### Selected excerpt
[Start of Attachment]

IRAQ ELECTIONS
II: GETTING THE PURPLE FINGER
Naomi Klein, The Nation Magazine 2/28/05 issue
I found myself thinking about my late grandmother. Half blind and a
menace behind the wheel of
her Chevrolet, she adamantly refused to surrender her car keys. She was
convinced that
everywhere she drove (flattening the house pets of Philadelphia along
the way) people were
waving and smiling at her. "They are so friendly!" We had to break the
bad news. "They aren't
waving with their whole hand, Grandma-just with their middle finger."
Near-sighted election observers... think
the Iraqi people have finally sent America those long-
awaited flowers and candies, when Iraq's voters just gave them the
(purple) finger.
The election results are in: Iraqis voted overwhelmingly to throw out
the US-installed government
of Iyad Allawi, who refused to ask the United States to leave. A
decisive majority voted for the
United Iraqi Alliance; the second plank in the UIA platform calls for
"a timetable for the
withdrawal of the multinational forces from Iraq."
There are more single-digit messages embedded in the winning
coalition's platform. Some
highlights:
- "Adopting a social security system under which the state
guarantees a job for every fit Iraqi...
- and offers facilities to citizens to build homes."

[End of Attachment]

### Available data
[Start of Attachment]

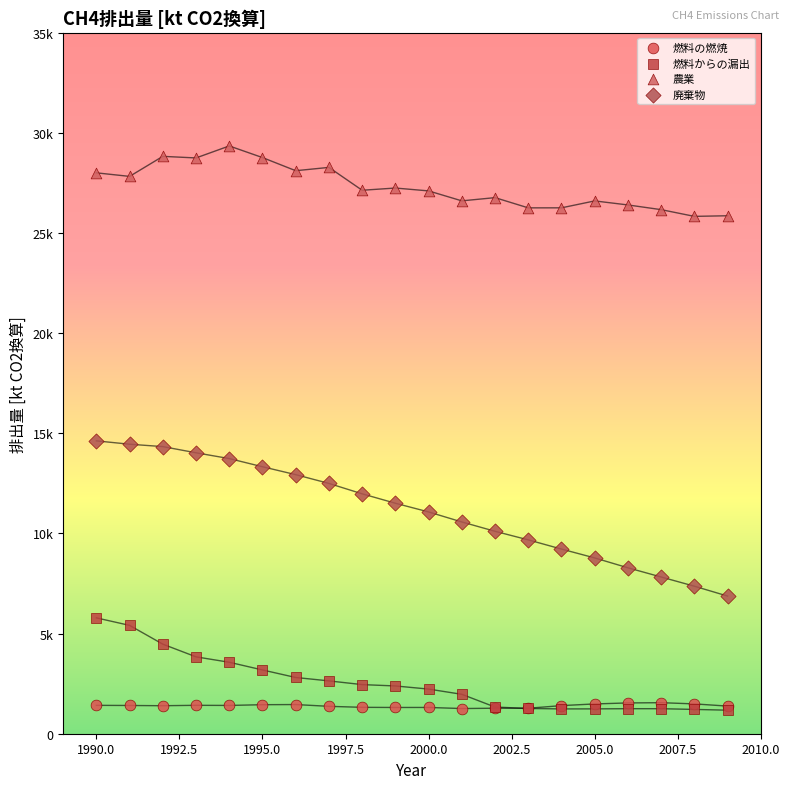

Which series reaches the maximum Y coordinate?

農業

[End of Attachment]

### Actions to take
1 - In the Iraq elections excerpt, which coalition did a decisive majority of voters choose?
2 - Rewrite the part of the Iraq elections excerpt that opens with the words "The election results" and closes with "every fit Iraqi...", substituting "schedule" for "timetable".
3 - Translate this sentence from the Iraq elections excerpt into Spanish: "The election results are in: Iraqis voted overwhelmingly to throw out the US-installed government of Iyad Allawi, who refused to ask the United States to leave."

### List of answers
1 - The United Iraqi Alliance.

2 -
The election results are in: Iraqis voted overwhelmingly to throw out
the US-installed government
of Iyad Allawi, who refused to ask the United States to leave. A
decisive majority voted for the
United Iraqi Alliance; the second plank in the UIA platform calls for
"a schedule for the
withdrawal of the multinational forces from Iraq."
There are more single-digit messages embedded in the winning
coalition's platform. Some
highlights:
- "Adopting a social security system under which the state
guarantees a job for every fit Iraqi...

3 - Ya se conocen los resultados electorales: los iraquíes votaron de forma abrumadora para echar al gobierno de Iyad Allawi, instalado por Estados Unidos, que se negó a pedir a Estados Unidos que se marchara.